Friday, April 10, 2020

Overwhelmed


Good Friday, April 10, 2020

The other day I was out walking on the trails and called out “Hello!” to a neighbor. My neighbor completely ignored me and I immediately wondered what I had done to offend her. I was glad to see her! Why did she snub me? The truth is, I was hurt.

It is human nature to think of ourselves first. We inevitably wonder, “What did I do wrong?” It takes emotional maturity to step back and look at the big picture. In this particular case, it is highly likely that my neighbor was being very careful about social distancing and reacted to my perceived movement toward her by moving away. I didn’t do anything wrong; she was just exercising an abundance of caution.

I recognize that I had such a strong response because of the unprecedented times in which we are living. My cognitive and emotional processes are overloaded right now, and my initial reactions are often irrational. It is as if I have reverted to my insecure teenage self who sees every pimple and imperfection in the mirror and wonders if anyone will ever love me. Right now it takes a great deal of energy to be fully present in the current moment.

When we are under times of great stress, experiencing dramatic changes in our daily routines and having to process new information every day, we simply don’t have the bandwidth to assess our emotions and reflect deeply on what we are experiencing. Our brains literally do not have the capacity. Often we feel foggy brained and unproductive. We go through the motions, but struggle to find meaning.

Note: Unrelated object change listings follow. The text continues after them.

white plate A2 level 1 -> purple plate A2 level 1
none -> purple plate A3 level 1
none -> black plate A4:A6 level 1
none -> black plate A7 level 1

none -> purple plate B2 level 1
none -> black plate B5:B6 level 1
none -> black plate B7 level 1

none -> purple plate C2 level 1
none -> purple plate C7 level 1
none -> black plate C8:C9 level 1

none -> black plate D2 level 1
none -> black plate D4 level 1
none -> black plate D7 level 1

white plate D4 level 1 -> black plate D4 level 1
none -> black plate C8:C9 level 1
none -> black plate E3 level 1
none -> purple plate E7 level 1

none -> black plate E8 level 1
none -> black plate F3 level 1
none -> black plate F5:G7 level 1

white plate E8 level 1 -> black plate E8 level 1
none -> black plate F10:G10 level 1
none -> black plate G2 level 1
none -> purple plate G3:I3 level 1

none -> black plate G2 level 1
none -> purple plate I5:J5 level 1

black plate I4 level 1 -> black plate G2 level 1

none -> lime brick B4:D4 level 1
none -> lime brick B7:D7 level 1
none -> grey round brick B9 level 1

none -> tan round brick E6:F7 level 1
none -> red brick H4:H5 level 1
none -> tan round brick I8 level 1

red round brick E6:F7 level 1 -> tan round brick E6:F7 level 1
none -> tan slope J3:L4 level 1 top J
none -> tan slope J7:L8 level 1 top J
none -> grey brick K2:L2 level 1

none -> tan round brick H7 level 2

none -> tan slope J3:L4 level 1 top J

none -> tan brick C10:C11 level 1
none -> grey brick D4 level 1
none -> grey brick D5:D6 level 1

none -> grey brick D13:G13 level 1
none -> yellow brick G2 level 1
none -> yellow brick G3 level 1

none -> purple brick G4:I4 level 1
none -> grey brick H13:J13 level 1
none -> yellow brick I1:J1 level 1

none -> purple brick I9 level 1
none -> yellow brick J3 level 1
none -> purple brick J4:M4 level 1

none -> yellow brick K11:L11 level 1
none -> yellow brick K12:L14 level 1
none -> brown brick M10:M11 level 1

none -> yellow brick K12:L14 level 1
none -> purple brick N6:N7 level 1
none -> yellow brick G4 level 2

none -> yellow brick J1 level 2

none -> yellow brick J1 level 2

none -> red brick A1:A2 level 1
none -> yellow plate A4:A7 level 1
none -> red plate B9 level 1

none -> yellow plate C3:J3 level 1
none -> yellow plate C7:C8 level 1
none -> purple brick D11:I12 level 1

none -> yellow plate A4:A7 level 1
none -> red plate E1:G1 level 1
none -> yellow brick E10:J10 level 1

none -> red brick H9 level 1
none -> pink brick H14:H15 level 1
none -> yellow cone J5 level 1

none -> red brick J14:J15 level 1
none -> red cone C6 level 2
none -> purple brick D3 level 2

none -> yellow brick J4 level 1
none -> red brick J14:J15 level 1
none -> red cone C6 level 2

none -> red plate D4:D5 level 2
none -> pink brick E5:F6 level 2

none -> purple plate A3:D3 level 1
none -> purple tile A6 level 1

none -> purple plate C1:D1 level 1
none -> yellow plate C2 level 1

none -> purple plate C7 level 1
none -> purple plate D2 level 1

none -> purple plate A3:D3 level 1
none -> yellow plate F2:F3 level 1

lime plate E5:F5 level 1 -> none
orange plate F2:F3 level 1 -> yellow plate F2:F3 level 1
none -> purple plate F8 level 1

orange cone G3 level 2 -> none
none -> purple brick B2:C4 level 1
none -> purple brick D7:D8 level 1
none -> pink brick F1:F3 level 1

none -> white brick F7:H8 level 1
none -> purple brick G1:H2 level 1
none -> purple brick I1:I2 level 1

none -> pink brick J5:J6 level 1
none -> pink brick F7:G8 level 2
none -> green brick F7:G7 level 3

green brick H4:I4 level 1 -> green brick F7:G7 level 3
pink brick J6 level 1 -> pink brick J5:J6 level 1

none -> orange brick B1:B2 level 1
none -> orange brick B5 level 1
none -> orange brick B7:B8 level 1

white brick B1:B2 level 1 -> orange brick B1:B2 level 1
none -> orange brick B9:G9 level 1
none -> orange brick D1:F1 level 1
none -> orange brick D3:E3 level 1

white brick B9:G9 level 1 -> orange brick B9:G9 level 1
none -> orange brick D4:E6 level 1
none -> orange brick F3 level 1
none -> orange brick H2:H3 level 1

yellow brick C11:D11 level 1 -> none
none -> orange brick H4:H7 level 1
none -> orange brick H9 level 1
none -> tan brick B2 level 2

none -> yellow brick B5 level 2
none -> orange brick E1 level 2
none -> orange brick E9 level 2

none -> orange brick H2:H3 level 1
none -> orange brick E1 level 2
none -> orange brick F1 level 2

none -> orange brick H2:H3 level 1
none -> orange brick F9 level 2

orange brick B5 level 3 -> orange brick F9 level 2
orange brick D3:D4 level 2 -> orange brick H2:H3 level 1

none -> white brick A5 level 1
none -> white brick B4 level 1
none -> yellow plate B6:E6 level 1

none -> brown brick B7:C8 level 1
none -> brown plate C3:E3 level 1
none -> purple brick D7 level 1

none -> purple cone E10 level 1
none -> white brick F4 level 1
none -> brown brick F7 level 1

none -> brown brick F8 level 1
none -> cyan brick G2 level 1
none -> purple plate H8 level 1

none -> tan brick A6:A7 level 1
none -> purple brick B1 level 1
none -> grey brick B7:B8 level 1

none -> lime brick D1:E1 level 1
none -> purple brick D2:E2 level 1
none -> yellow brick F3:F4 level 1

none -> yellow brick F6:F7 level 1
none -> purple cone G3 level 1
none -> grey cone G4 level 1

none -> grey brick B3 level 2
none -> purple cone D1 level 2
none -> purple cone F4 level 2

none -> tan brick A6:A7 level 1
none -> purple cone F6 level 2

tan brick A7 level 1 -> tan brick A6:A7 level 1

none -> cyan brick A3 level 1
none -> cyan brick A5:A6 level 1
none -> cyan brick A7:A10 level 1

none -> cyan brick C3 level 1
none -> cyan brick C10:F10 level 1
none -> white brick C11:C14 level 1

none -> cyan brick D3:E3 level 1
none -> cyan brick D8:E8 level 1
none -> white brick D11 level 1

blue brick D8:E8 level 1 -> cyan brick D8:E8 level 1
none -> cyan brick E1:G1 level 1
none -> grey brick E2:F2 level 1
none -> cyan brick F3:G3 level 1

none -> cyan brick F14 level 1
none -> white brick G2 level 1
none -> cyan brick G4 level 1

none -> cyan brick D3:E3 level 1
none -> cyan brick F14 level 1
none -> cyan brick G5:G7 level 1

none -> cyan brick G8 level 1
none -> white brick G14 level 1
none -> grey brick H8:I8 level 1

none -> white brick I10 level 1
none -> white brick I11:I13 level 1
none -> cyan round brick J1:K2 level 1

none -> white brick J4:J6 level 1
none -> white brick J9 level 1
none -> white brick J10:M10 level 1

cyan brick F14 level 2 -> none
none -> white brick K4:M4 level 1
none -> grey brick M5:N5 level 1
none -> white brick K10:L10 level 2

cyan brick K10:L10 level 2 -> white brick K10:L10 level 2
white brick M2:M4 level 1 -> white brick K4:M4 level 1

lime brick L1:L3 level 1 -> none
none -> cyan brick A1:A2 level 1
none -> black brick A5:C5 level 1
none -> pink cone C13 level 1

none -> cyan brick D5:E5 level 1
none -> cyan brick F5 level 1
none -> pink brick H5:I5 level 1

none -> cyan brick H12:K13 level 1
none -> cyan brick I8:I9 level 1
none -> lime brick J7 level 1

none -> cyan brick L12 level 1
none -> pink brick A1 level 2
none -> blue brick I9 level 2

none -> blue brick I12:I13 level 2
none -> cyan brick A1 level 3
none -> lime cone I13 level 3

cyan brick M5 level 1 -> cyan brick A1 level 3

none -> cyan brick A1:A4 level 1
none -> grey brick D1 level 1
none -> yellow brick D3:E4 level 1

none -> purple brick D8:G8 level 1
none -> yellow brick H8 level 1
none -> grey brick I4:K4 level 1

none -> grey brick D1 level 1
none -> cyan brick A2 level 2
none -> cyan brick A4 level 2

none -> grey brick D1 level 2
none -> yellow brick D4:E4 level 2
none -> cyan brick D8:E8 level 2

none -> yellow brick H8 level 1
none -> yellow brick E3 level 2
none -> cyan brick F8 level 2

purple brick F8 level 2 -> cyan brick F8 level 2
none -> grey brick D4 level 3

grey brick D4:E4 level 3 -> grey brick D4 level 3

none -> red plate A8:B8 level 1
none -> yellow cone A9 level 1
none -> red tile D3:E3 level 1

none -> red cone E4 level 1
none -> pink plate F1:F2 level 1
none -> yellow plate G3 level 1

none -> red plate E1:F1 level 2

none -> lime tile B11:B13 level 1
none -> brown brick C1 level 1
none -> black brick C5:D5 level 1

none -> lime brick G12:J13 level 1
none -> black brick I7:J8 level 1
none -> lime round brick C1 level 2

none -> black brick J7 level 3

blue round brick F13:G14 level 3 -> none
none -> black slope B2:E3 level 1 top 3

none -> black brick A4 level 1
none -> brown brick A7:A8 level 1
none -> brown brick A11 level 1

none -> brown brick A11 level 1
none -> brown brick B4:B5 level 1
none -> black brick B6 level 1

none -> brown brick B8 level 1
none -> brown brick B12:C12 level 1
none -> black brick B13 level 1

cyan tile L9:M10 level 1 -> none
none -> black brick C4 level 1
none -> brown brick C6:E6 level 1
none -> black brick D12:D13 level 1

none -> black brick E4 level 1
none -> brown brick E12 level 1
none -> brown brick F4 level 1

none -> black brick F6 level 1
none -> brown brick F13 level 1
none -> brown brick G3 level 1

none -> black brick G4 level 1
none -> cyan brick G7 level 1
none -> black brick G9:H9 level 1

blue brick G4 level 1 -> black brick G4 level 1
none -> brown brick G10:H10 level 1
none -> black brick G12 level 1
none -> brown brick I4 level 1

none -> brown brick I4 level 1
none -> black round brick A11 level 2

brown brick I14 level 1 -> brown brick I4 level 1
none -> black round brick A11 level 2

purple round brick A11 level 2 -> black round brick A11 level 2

This stay-at-home order has given many of us an incredible gift – the gift of time. Time to sit quietly, or go for a walk, or work in the garden, and forgive ourselves for not being able to process everything that is going on right now. Time to grieve – to acknowledge our confusion and denial, to wrestle with our anger and loneliness, to accept our depression and anxiety. (These responses are normal!) We have been given time to step back, maybe sleep more, and carve out space to let the Holy Spirit do her healing work in us.
Lamb of God who takes away the sin of the world...

Of course, I’m struggling to forgive myself for not making the most of this time. I haven’t figured out how to carve out that space to let the Holy Spirit work. So for today, on this Good Friday, I will look to the cross. There is the Lamb of God who takes away the sin of the world! May that truth sink deeply into my soul this day – for certainly it is enough.